**Exercise objective:**
Output each record verbatim, with pictures left out.

---- Provided information

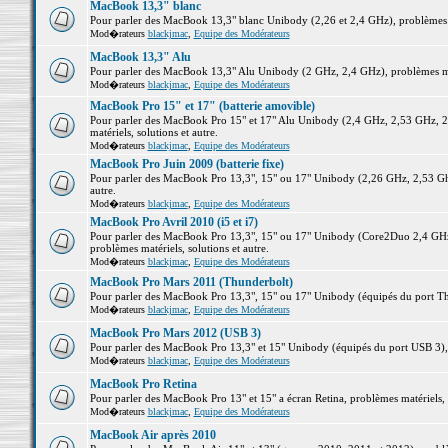
MacBook 13,3" blanc
Pour parler des MacBook 13,3" blanc Unibody (2,26 et 2,4 GHz), problèmes ma
Mod�rateurs
blackjmac
,
Equipe des Modérateurs
MacBook 13,3" Alu
Pour parler des MacBook 13,3" Alu Unibody (2 GHz, 2,4 GHz), problèmes maté
Mod�rateurs
blackjmac
,
Equipe des Modérateurs
MacBook Pro 15" et 17" (batterie amovible)
Pour parler des MacBook Pro 15" et 17" Alu Unibody (2,4 GHz, 2,53 GHz, 2
matériels, solutions et autre.
Mod�rateurs
blackjmac
,
Equipe des Modérateurs
MacBook Pro Juin 2009 (batterie fixe)
Pour parler des MacBook Pro 13,3", 15" ou 17" Unibody (2,26 GHz, 2,53 Ghz
autre.
Mod�rateurs
blackjmac
,
Equipe des Modérateurs
MacBook Pro Avril 2010 (i5 et i7)
Pour parler des MacBook Pro 13,3", 15" ou 17" Unibody (Core2Duo 2,4 GHz,
problèmes matériels, solutions et autre.
Mod�rateurs
blackjmac
,
Equipe des Modérateurs
MacBook Pro Mars 2011 (Thunderbolt)
Pour parler des MacBook Pro 13,3", 15" ou 17" Unibody (équipés du port Thun
Mod�rateurs
blackjmac
,
Equipe des Modérateurs
MacBook Pro Mars 2012 (USB 3)
Pour parler des MacBook Pro 13,3" et 15" Unibody (équipés du port USB 3), p
Mod�rateurs
blackjmac
,
Equipe des Modérateurs
MacBook Pro Retina
Pour parler des MacBook Pro 13" et 15" a écran Retina, problèmes matériels, s
Mod�rateurs
blackjmac
,
Equipe des Modérateurs
MacBook Air après 2010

--------

**Your response:**
MacBook 13,3" blanc
Pour parler des MacBook 13,3" blanc Unibody (2,26 et 2,4 GHz), problèmes ma
Mod�rateurs
blackjmac
,
Equipe des Modérateurs
MacBook 13,3" Alu
Pour parler des MacBook 13,3" Alu Unibody (2 GHz, 2,4 GHz), problèmes maté
Mod�rateurs
blackjmac
,
Equipe des Modérateurs
MacBook Pro 15" et 17" (batterie amovible)
Pour parler des MacBook Pro 15" et 17" Alu Unibody (2,4 GHz, 2,53 GHz, 2
matériels, solutions et autre.
Mod�rateurs
blackjmac
,
Equipe des Modérateurs
MacBook Pro Juin 2009 (batterie fixe)
Pour parler des MacBook Pro 13,3", 15" ou 17" Unibody (2,26 GHz, 2,53 Ghz
autre.
Mod�rateurs
blackjmac
,
Equipe des Modérateurs
MacBook Pro Avril 2010 (i5 et i7)
Pour parler des MacBook Pro 13,3", 15" ou 17" Unibody (Core2Duo 2,4 GHz,
problèmes matériels, solutions et autre.
Mod�rateurs
blackjmac
,
Equipe des Modérateurs
MacBook Pro Mars 2011 (Thunderbolt)
Pour parler des MacBook Pro 13,3", 15" ou 17" Unibody (équipés du port Thun
Mod�rateurs
blackjmac
,
Equipe des Modérateurs
MacBook Pro Mars 2012 (USB 3)
Pour parler des MacBook Pro 13,3" et 15" Unibody (équipés du port USB 3), p
Mod�rateurs
blackjmac
,
Equipe des Modérateurs
MacBook Pro Retina
Pour parler des MacBook Pro 13" et 15" a écran Retina, problèmes matériels, s
Mod�rateurs
blackjmac
,
Equipe des Modérateurs
MacBook Air après 2010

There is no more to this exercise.